## [PROBLEM TO SOLVE]
Please list every group of Huawei staff that the passage about Huawei gives a percentage for, along with that percentage.

Battle mode is really about calling on perseverance. And dedication. It is the corporate equivalent of adopting “pain now for gain later” behavior. And I really like this in companies. I think it is very effective. I also like it in individuals. And in countries.

  • Warren Buffett and his partner Charlie Munger frequently talk about this topic. They use the terms delayed gratification and long-term thinking. Buffett frequently remarks that anyone sitting under a tree today is benefiting from someone planting a seed long ago.
  • Legendary emerging markets investor Thomas Russo also looks for this in companies. He calls it a “capacity to suffer”. He likes companies that can suffer through difficult years in order to win big in the long-term.
  • In fact, in China, you frequently hear the encouragement to “chi ku 吃苦”, which literally means the ability to eat your own tears. It’s considered a strength.

So that was my first take-away from my visit. That the company is going into 100% back in battle mode, which has long been its posture and culture. This means adopting “pain now for gain later” behavior. And it means using the crisis to re-invigorate and re-energize the organization. This is bad news for Huawei’s competitors.

Takeaway #2: In practice, “Battle Mode” means doubling down on sales & marketing and research & development

From 1988 to around 1994, Huawei was a small manufacturer with no money, no technology, and virtually no resources. They really had very little ability to compete with Ericsson, Nokia or ZTE. And they spent these early years relegated to activities like importing PBX products from Hong Kong / Japan. Here is their first office.

Image courtesy of Jeffrey Towson.

So early Huawei focused on the only resource they had, which was people. And they targeted their people to two activities – serving customers and doing research and development. The goal was to do both better than anyone else.

  • For customers, they didn’t just manufacture and sell them products. They solved their problems, whatever they may be. They hustled more than others. They went where their competitors wouldn’t. Customer-centricity became their core strategy – and their lifeline. Because these customers were providing the cash that kept the company – and its R&D – going.
  • For R&D, they focused on building their own products. Relying on imported foreign products was too risky. So even as early 1993, when Huawei was just 600 employees, about half of their staff were doing R&D.

Huawei is still largely built around these two activities – service/sales and R&D. And while the company is routinely described as a telco manufacturer, only about 15% of staff actually work in manufacturing. 35% of staff work in marketing and sales / service. And about 45% (80,000) work in R&D.

The company is still overwhelmingly about these two groups of people and how they are organized and motivated. And over thirty years, fairly sophisticated structures and performance metrics have been developed internally to organize these groups. Huawei’s core skill and key competitive advantage today is arguably more the HR strategy for its +190,000 people than anything else.

I will go into detail about the organizational structure and performance metrics in a subsequent article. But the basics idea is that the company tries to maximize team performance and individual dedication, in both the short and long-term. This is how the company’s value is created and continually re-created. And the the company tries to distribute the created value along these same lines. The employee share ownership program that is in the news so much recently is a big part of this value creation and distribution system.

This is an important point. The value created by the company’s employees is mostly not distributed to shareholders or debt holders or even to retired employees. The stakeholders that most benefit from Huawei’s created value are the current top engineers and sales / service people.

## [RECORDED INFORMATION]

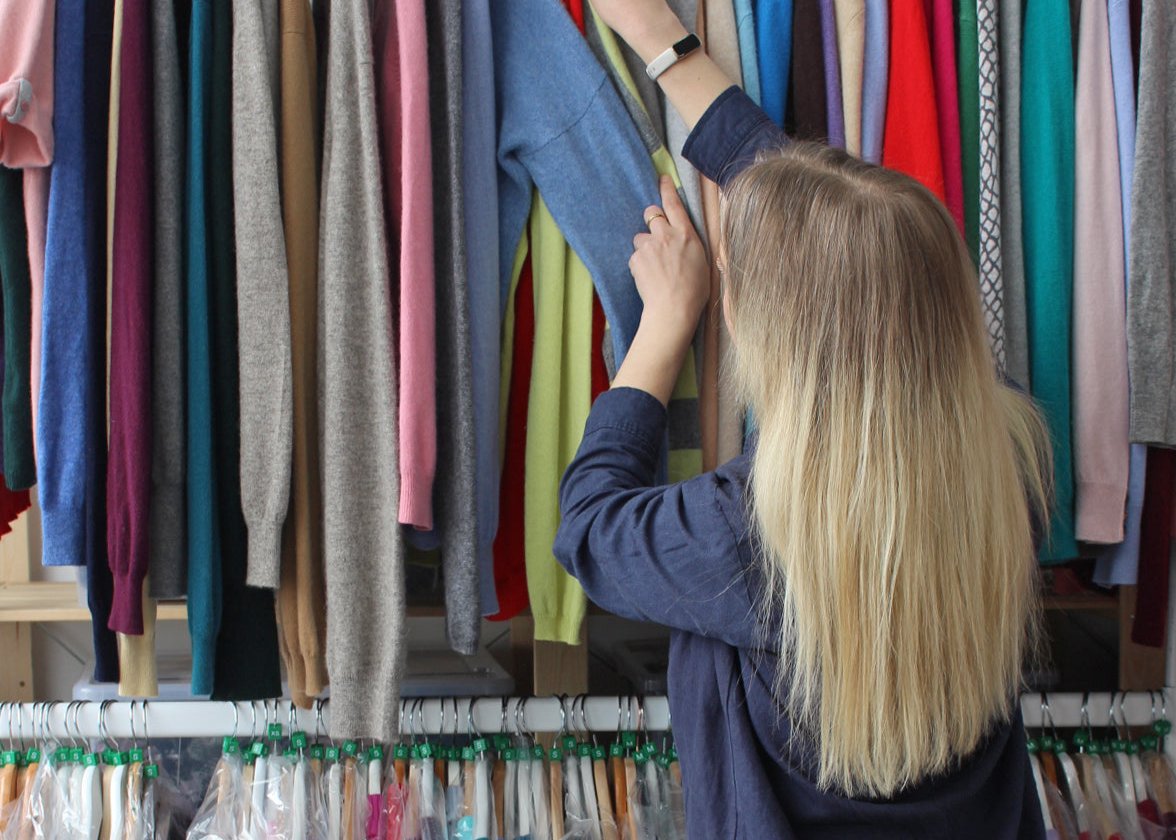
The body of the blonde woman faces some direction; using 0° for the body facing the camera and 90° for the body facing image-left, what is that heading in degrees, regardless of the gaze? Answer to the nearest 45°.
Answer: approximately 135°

## [REPLY]
- Manufacturing: about 15%
- Marketing and sales/service: 35%
- R&D: about 45% (80,000)